* **What to do**: Please reproduce the patent listing word for word, from "Patents by Inventor" to "Trademark Office (USPTO).".

Passage to read section start

Patents by Inventor John R. Nickolls

John R. Nickolls has filed for patents to protect the following inventions. This listing includes patent applications that are pending as well as patents that have already been granted by the United States Patent and Trademark Office (USPTO).

Processor having a finite field arithmetic unit utilizing an array of multipliers and adders

Patent number: 7343472

Abstract: A processor includes an instruction memory, arithmetic logic unit, finite field arithmetic unit, at least one digital storage device, and an instruction decoder. The instruction memory temporarily stores an instruction that includes at least one of: an operational code, destination information, and source information. The instruction decoder is operably coupled to interpret the instruction to identify the arithmetic logic unit and/or the finite field arithmetic unit to perform the operational code of the corresponding instruction. The instruction decoder then identifies at least one destination location within the digital storage device based on the destination information contained within the corresponding instruction. The instruction decoder then identifies at least one source location within the digital storage device based on the source information of the corresponding instruction.

Passage to read section end
Source information section start

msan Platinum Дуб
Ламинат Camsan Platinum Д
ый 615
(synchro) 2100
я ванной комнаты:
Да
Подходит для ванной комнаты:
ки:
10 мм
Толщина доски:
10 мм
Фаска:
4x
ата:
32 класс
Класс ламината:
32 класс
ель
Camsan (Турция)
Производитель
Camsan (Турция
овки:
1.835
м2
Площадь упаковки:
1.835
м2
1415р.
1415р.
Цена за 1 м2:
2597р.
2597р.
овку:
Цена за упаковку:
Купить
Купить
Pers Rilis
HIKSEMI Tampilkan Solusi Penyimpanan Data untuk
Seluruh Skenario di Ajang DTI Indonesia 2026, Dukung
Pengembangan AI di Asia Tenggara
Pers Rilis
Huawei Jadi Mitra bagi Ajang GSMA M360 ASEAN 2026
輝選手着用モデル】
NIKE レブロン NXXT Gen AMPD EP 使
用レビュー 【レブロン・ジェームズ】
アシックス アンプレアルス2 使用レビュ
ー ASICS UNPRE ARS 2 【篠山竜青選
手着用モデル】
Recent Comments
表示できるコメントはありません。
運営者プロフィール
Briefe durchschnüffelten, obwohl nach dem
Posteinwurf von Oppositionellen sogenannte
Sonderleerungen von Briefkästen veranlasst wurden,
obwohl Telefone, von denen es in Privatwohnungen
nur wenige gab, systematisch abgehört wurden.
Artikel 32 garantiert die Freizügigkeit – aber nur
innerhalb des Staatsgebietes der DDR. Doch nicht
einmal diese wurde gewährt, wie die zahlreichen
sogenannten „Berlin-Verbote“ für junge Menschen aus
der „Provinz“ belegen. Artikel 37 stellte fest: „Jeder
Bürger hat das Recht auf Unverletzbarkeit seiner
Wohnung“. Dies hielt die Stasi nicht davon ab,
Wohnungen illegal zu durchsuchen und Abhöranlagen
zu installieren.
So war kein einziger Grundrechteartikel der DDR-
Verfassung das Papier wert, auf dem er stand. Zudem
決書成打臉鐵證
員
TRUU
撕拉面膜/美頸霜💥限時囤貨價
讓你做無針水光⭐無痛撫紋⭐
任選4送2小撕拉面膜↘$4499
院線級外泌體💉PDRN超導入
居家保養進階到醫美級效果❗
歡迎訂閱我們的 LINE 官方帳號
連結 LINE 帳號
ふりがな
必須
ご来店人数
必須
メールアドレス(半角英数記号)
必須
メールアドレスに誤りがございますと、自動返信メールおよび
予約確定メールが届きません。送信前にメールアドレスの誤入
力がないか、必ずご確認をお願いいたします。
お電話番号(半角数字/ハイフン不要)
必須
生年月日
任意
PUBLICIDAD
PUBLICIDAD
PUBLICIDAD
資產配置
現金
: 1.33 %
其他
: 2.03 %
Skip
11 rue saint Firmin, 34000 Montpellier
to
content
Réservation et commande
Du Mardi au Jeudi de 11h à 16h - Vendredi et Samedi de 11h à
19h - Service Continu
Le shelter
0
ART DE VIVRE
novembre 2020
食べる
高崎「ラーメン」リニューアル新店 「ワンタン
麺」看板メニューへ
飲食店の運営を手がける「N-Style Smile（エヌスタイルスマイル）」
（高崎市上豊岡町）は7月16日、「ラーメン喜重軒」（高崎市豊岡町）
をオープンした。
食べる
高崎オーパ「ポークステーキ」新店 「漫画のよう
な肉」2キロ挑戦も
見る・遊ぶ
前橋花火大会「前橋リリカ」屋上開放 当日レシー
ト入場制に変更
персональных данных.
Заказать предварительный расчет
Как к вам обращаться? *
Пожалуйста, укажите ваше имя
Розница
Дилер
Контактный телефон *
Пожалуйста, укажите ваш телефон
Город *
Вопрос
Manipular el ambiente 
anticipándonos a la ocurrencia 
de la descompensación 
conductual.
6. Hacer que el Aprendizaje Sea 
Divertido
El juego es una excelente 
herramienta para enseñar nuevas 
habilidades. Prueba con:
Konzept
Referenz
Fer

Source information section end

* **Answer space**:
Patents by Inventor John R. Nickolls

John R. Nickolls has filed for patents to protect the following inventions. This listing includes patent applications that are pending as well as patents that have already been granted by the United States Patent and Trademark Office (USPTO).